1995(2nd of Adar I, 5755): Eighty-six-year-old physicist and radiobiologist Tikvah Alper who overcame prejudice against women and Jews and who opposed Apartheid in her native South Africa passed away today.

http://www.independent.co.uk/news/people/obituary-tikvah-alper-1610123.html

http://cshlwise.org/wise-wednesdays/2017/8/23/tikvah-alper

https://jwa.org/encyclopedia/article/Alper-Tikvah

1997: The New York Times featured reviews of books by Jewish authors and/or of special interest to Jewish readers including Behind the Oval Office Winning the Presidency in the Nineties by Dick Morris, For the Hell of It: The Life and Times of Abbie Hoffman by Jonah Raskin and Arnon Grunberg’s Blue Mondays about “a jaded young Jewish man gets kicked out of high school and spends his days in bars, getting fired from jobs, rejecting his parents and his religion, and dropping most of his money on whores before deciding to become one himself.”

1997(25th of Shevat, 5757): Ninety-one-year-old Sanford Meisner the actor and acting teacher who founded the Meisner/Carville School of Acting passed away today.

http://www.nytimes.com/1997/02/04/theater/sanford-meisner-a-mentor-who-guided-actors-and-directors-toward-truth-dies-at-91.html

1998(6th of Shevat, 5758): Eighty-six physicist Gertrude Scharff Goldhaber passed away today. (As reported by Wolfgang Saxon)

http://www.nytimes.com/1998/02/06/us/gertrude-scharff-goldhaber-86-crucial-scientist-in-nuclear-fission.html

http://jwa.org/encyclopedia/article/goldhaber-gertrude-scharff

2000: “Israel announced today that it would recall its ambassador to Vienna if President Thomas Klestil of Austria authorized a new coalition government that included the rightist Freedom Party led by Jorg Haider.”

2001: Today, “days before Israelis vote, Bill Clinton appeared on television and indirectly endorsed the underdog, Prime Minister Ehud Barak, by praising his peacemaking.”

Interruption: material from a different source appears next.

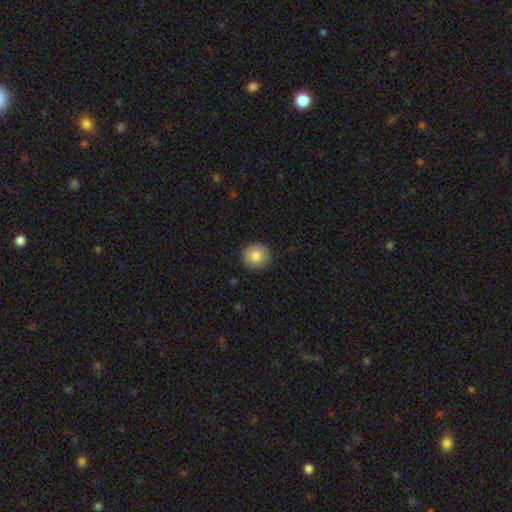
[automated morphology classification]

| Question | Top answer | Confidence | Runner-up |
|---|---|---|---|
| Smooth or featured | smooth | 83% | featured or disk (8%) |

2002(27th of Shevat, 5762): Parashat Mishpatim; Shabbat Shekalim

2002: It was reported today that Palestinian officials are claiming that Prime Minister Sharon met secretly this week with “three Palestinian leaders acting as emissaries for Yasir Arafat.”

2003: The New York Times featured reviews of books by Jewish authors and/or of special interest to Jewish readers including Welcome to Heavenly Heights by Risa Miller and What I Saw Reports From Berlin, 1920-1933 by Joseph Roth; translated with an introduction by Michael Hoffman

2004: Israel killed a leader of Islamic Jihad and three other terrorists in a Gaza raid.

2004: Funeral services are scheduled to be held this afternoon at the Ira Kaufman Chapel in Southfield for “noted scholar of Jewish at and history” and refugee from Nazi Germany 80-year-old Rabbi Joseph Guttman, the husband of Marilyn Gutmann with whom he had two children, Sharon and David and professor of Art History at Wayne State University who served as a chaplain and interpreter for the U.S Army during WW II and whose published works included Sacred Images: Studies in Jewish Art from Antiquity to the Middle Ages and Beauty in Holiness: Studies in Jewish Ceremonial Art.

2005: Prime Minister Sharon and President Abbas who were scheduled to meet this week in Jerusalem agreed today to meet in Egypt instead where they will be joined President Hosni Mubarak.

2006 (4 Shevat, 5766): Paratrooper Yosef Goodman, a member of the elite Maglan unit died in a training accident. Goodman aged 20, originally from New York, lived in Efrat with his parents and siblings. The price of a Jewish state is indeed expensive.

2007: Israeli author David Grossman was awarded the degree of Doctor Honoris Causa by the Katholieke Universiteit Leuven, Belgium.

2007: The Jewish Daily Forward published “The Joys of Cedar Rapids.” http://www.forward.com/articles/10009/

2008(26th of Shevat, 5768): Eighty-two-year-old Joshua Lederberg who “was just 33 years old when he won the 1958 Nobel Prize in Physiology or Medicine for discovering that bacteria can mate and exchange genes” passed away today.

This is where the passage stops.